=== Exercise prompt ===
Pictures aside, restate the records below exactly as written.

Transcribed page contents:
|---|
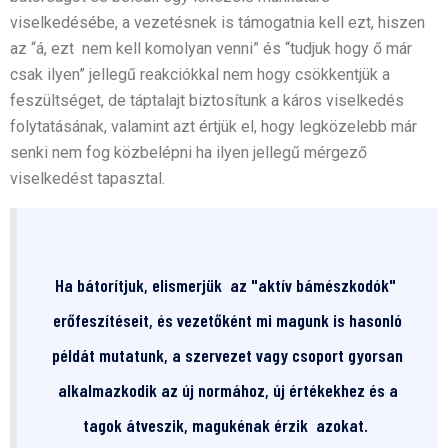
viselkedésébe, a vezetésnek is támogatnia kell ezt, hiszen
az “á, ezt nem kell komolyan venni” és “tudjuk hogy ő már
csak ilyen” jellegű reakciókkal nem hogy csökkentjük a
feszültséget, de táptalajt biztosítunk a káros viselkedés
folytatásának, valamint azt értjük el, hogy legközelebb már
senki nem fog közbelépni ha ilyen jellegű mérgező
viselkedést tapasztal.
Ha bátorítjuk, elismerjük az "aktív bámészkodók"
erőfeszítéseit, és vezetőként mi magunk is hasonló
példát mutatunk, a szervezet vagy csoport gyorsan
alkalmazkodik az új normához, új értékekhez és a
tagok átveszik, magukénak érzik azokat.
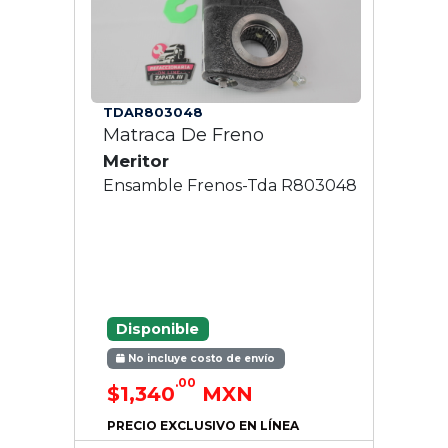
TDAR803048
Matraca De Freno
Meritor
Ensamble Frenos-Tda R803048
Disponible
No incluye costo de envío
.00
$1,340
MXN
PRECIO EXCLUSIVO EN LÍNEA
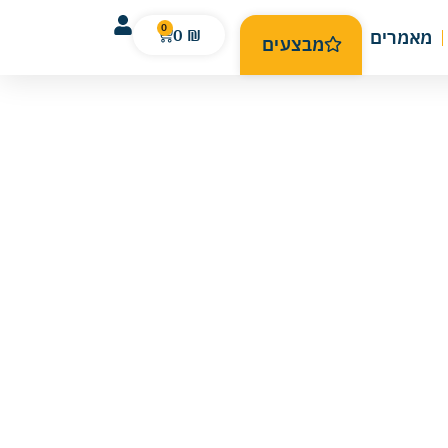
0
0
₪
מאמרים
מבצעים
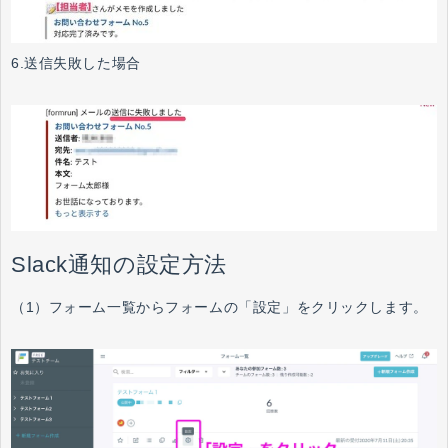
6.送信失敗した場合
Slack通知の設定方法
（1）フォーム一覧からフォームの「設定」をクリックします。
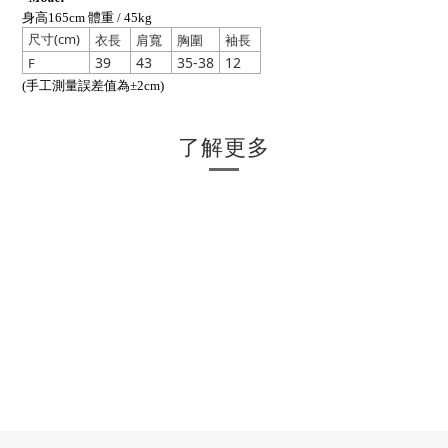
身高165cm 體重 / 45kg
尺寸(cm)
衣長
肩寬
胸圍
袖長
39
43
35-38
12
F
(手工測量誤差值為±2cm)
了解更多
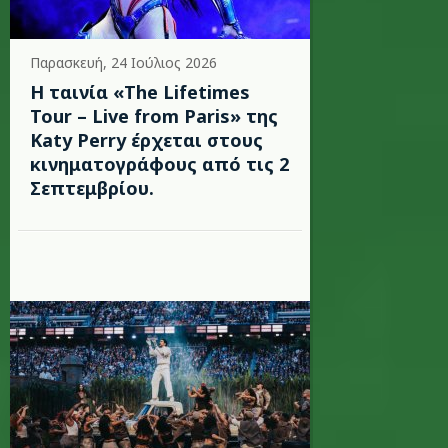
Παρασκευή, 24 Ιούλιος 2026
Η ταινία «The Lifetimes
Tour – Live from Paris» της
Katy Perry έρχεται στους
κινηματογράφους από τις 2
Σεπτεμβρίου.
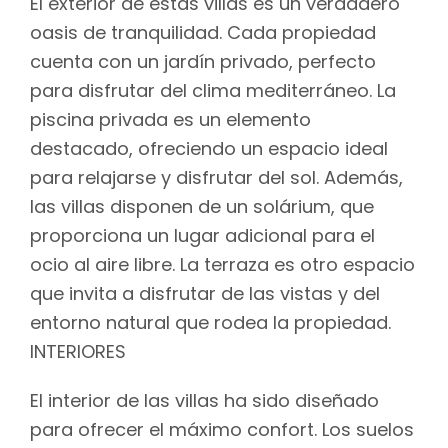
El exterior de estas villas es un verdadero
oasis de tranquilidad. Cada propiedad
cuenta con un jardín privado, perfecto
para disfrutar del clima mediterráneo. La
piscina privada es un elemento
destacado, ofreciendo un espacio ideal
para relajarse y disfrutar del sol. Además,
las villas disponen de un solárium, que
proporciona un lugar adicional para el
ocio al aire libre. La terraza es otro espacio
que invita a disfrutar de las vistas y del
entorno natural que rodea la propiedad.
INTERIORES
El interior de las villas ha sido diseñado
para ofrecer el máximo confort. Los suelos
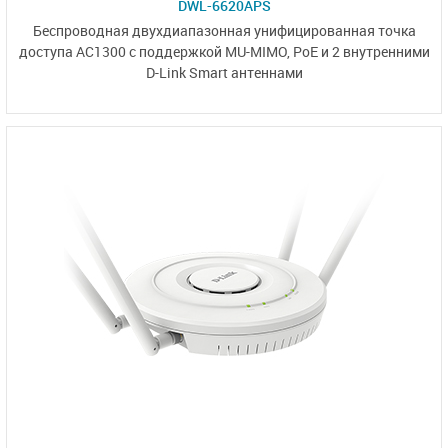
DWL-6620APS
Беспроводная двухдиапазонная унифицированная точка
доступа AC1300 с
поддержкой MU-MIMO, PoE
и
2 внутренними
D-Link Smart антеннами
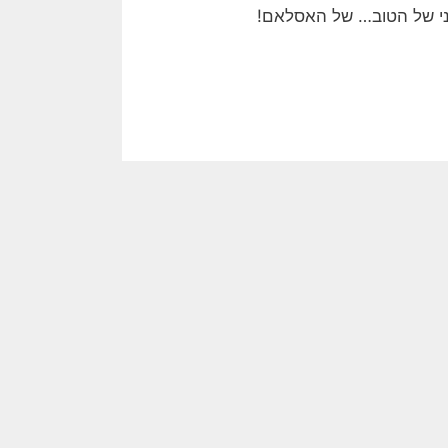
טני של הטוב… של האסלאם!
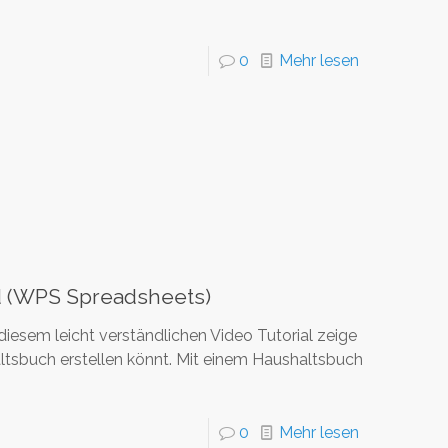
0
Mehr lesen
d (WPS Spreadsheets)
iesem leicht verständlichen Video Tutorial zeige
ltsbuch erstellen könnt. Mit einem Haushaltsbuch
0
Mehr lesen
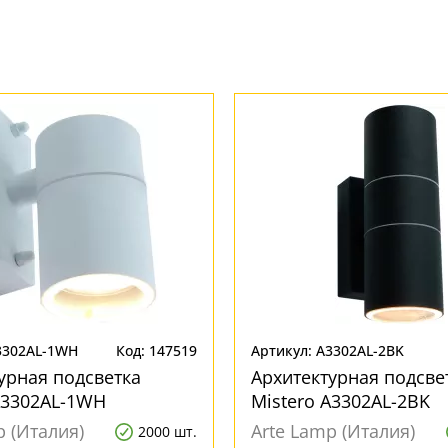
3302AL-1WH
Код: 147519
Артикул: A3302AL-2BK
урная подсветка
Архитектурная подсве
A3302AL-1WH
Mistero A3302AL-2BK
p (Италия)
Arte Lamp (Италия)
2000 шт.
|---|
=== Reply ===
viselkedésébe, a vezetésnek is támogatnia kell ezt, hiszen
az “á, ezt nem kell komolyan venni” és “tudjuk hogy ő már
csak ilyen” jellegű reakciókkal nem hogy csökkentjük a
feszültséget, de táptalajt biztosítunk a káros viselkedés
folytatásának, valamint azt értjük el, hogy legközelebb már
senki nem fog közbelépni ha ilyen jellegű mérgező
viselkedést tapasztal.
Ha bátorítjuk, elismerjük az "aktív bámészkodók"
erőfeszítéseit, és vezetőként mi magunk is hasonló
példát mutatunk, a szervezet vagy csoport gyorsan
alkalmazkodik az új normához, új értékekhez és a
tagok átveszik, magukénak érzik azokat.
TDAR803048
Matraca De Freno
Meritor
Ensamble Frenos-Tda R803048
Disponible
No incluye costo de envío
.00
$1,340
MXN
PRECIO EXCLUSIVO EN LÍNEA
0
0
₪
מאמרים
מבצעים
6.送信失敗した場合
Slack通知の設定方法
（1）フォーム一覧からフォームの「設定」をクリックします。
身高165cm 體重 / 45kg
尺寸(cm)
衣長
肩寬
胸圍
袖長
39
43
35-38
12
F
(手工測量誤差值為±2cm)
了解更多
Παρασκευή, 24 Ιούλιος 2026
Η ταινία «The Lifetimes
Tour – Live from Paris» της
Katy Perry έρχεται στους
κινηματογράφους από τις 2
Σεπτεμβρίου.
El exterior de estas villas es un verdadero
oasis de tranquilidad. Cada propiedad
cuenta con un jardín privado, perfecto
para disfrutar del clima mediterráneo. La
piscina privada es un elemento
destacado, ofreciendo un espacio ideal
para relajarse y disfrutar del sol. Además,
las villas disponen de un solárium, que
proporciona un lugar adicional para el
ocio al aire libre. La terraza es otro espacio
que invita a disfrutar de las vistas y del
entorno natural que rodea la propiedad.
INTERIORES
El interior de las villas ha sido diseñado
para ofrecer el máximo confort. Los suelos
DWL-6620APS
Беспроводная двухдиапазонная унифицированная точка
доступа AC1300 с
поддержкой MU-MIMO, PoE
и
2 внутренними
D-Link Smart антеннами
טני של הטוב… של האסלאם!
0
Mehr lesen
d (WPS Spreadsheets)
iesem leicht verständlichen Video Tutorial zeige
ltsbuch erstellen könnt. Mit einem Haushaltsbuch
0
Mehr lesen
3302AL-1WH
Код: 147519
Артикул: A3302AL-2BK
урная подсветка
Архитектурная подсве
A3302AL-1WH
Mistero A3302AL-2BK
p (Италия)
Arte Lamp (Италия)
2000 шт.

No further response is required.